Religious Education Curriculum Statement
Our Religious Education (RE) Curriculum equips pupils with theological and philosophical literacy. We want pupils to develop a solid base of knowledge about religions, particularly Christianity as a Church of England school and as the main religious tradition of Great Britain, but including teachings and practices of other principal religions represented in this country, such as Judaism, Islam and Hinduism. We also focus on developing children’s empathy, compassion and respect, as well as the ability to evaluate and analyse, ask and answer challenging questions, and express their ideas and insights. Our RE promotes pupils’ spiritual, moral, social and cultural development and also contributes to the development of British Values such as tolerance and individual liberty.
As a SIAMS Outstanding school….., we want our curriculum to empower children to see RE as more than just a subject, and to instead see it as intertwined within our values and ideas in our school and community.
Content covered in RE across the school ensures a wide range of religions are covered. Each topic is carefully thought out to ensure progression throughout the child’s RE journey through the school. As a Church of England school, we aim for children to explore Christianity each year, whilst also experiencing perspectives of non-Christian religions.
We use the Understanding Christianity and Discovery RE schemes to supplement our planning and learning, aiming to respond to the children’s thoughts and questions. Both these schemes follow an enquiry approach which allows for the children to not only learn new things, but to delve deeper into applying this knowledge further.
Teachers have identified the key knowledge areas and skills within each religion and these show progression throughout the school. Each lesson and new topic involves recapping previous learning, ensuring greater confidence for pupils and opportunities for reflection. This reflection is a crucial part of RE learning as it helps children foster their own opinions and ideas, but also for teachers to respond to children’s needs and questions.
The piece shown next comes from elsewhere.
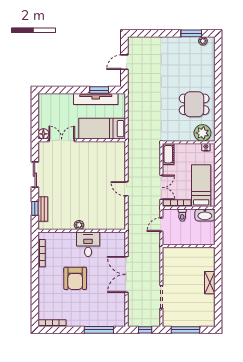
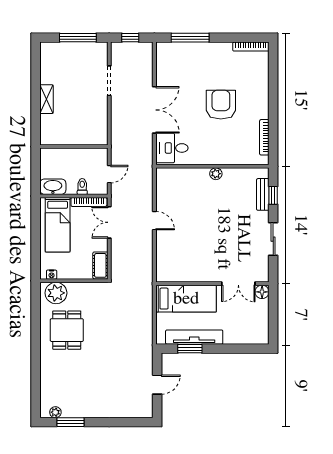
dining table: (194, 104) -> (67, 330), turned 90
desk: (88, 244) -> (172, 148), moved, turned 90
Lessons are designed to challenge all pupils and to help children to explore their own concepts and ideas. RE is a key connector to individual spirituality and allowing time for this to grow is important. All aspects of RE respect the school’s commitment to inclusion, and reinforces the importance of British Values and the 6Rs.
Each base includes a Spirituality Area, which children are able to interact with in both structured and unstructured times. This builds on the idea that RE is more than just a subject to be taught in schools, it underpins many aspects of our individual and philosophical needs.
Where appropriate, we make cross-curricular links so that learning is repeated in several contexts and children are given opportunities to recall knowledge and skills, strengthening their long-term memory. This also applies to our Collective Worship whereby knowledge and concepts are reflected. Educational visits and visitors are also encouraged to enable children to gain real-life experiences and interactions.
Learning and teaching in RE is interactive and practical, allowing opportunities for children to work independently, in pairs and in groups of various sizes both inside and outside of the classroom. Teachers address the varying needs of all learners, differentiating activities where necessary and as appropriate, and ensuring an appropriate level of challenge. Outcomes of work are regularly monitored to ensure that they reflect understanding of the key identified knowledge.
In the Early Years Foundation Stages (EYFS) RE is infused throughout the child’s day to day life in the classroom. Although it is taught explicitly to the children, many important aspects of the RE curriculum can be found throughout the Prime and Specific Areas: Personal, Social and Emotional Development; Communication and Language; Understanding the World. The children are encouraged to explore their own ideas through play and investigate our natural world.
Through the quality first teaching of RE taking place we will see the impact of the subject in different ways.
Pupil voice is an important aspect of the subject through discussions. This shows that children are confident and able to talk about what they have learnt in RE using subject specific vocabulary and ideas. Dialogue with children also demonstrates that they enjoy RE and are able to see RE as more than just a subject in school. Outcomes in base RE books evidence a broad and balanced RE curriculum and demonstrate the children’s discussion and ideas. Learning is of good quality and demonstrates pupils are acquiring knowledge, skills and vocabulary in an appropriate sequence. Through RE, children will link learning to our school values and British Values enabling them to influence the decisions they make in their own lives, and that of their community, in the future. Assessments and monitoring will show standards in RE will be high and will match standards in other subject areas.